# Just ordered E90 for PCD



## dhstadt (Apr 14, 2008)

Hello all,

I just ordered an E90 for PCD delivery from Motorwerks in Barrington, IL. The paperwork that was filled out had my requested delivery date but no mention of PCD although there was considerable discussion re. PCD during the sales cycle. I have a couple of questions.

My requested delivey date is in August. Can I expect delivery on the date I requested or is it hit or miss? Should I go back and address the missing PCD language with the dealer?

What should I expect from the dealership in the form of communications during the next couple of months? I suspect the order will need to be placed early to mid June for an August 18 or 19 PCD delivery? I would expect some document detailing the order for my review. No?

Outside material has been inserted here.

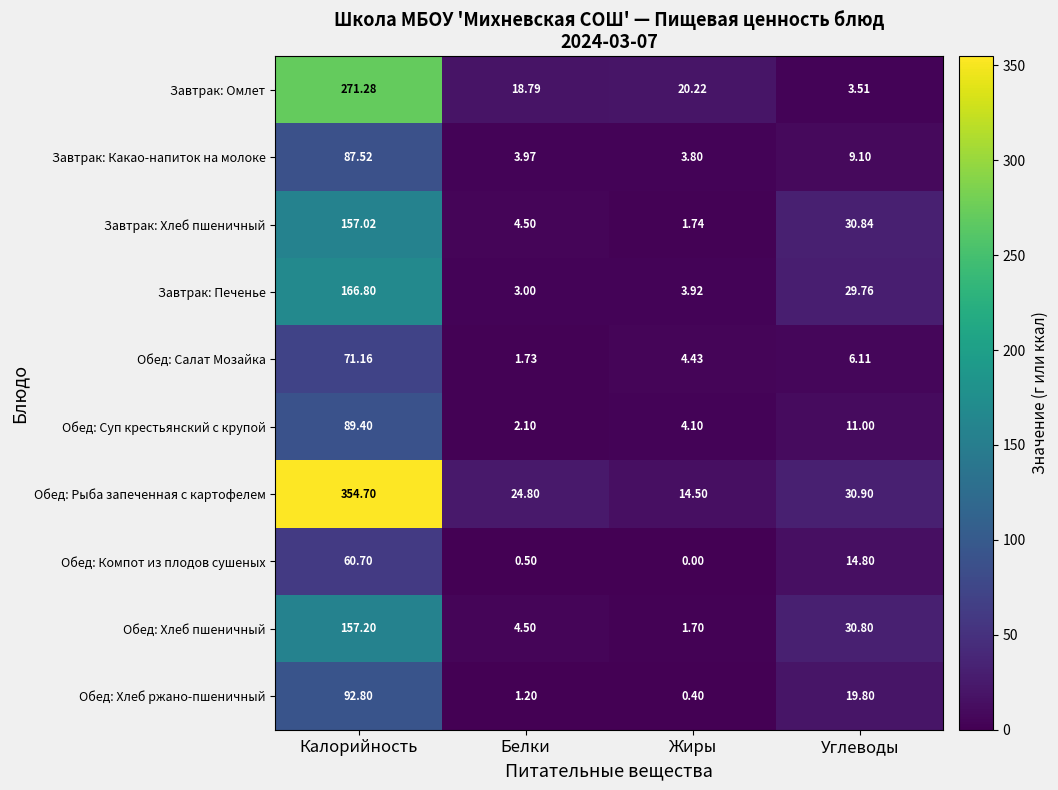

At which label is Завтрак: Хлеб пшеничный closest to 79?

Углеводы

I suspect I am being an old mother hen about this but I don't want to get a couple of months down the road and find out something should have been done a month or two previous. Also need to schedule vacations and transportation reservations around the delivery date. 

Thanks!


----------



## Roguewave (Apr 8, 2008)

Ordered my wifes 335i vert on April 2nd. I called the 800 number today and checked, it's in the body shop and will be finished tomorrow , then 5 weeks or so until arrival in South Carolina :thumbup: I'm waiting on a firm date for the school, then I'll be booking the travel plans for what should be a grand adventure.


----------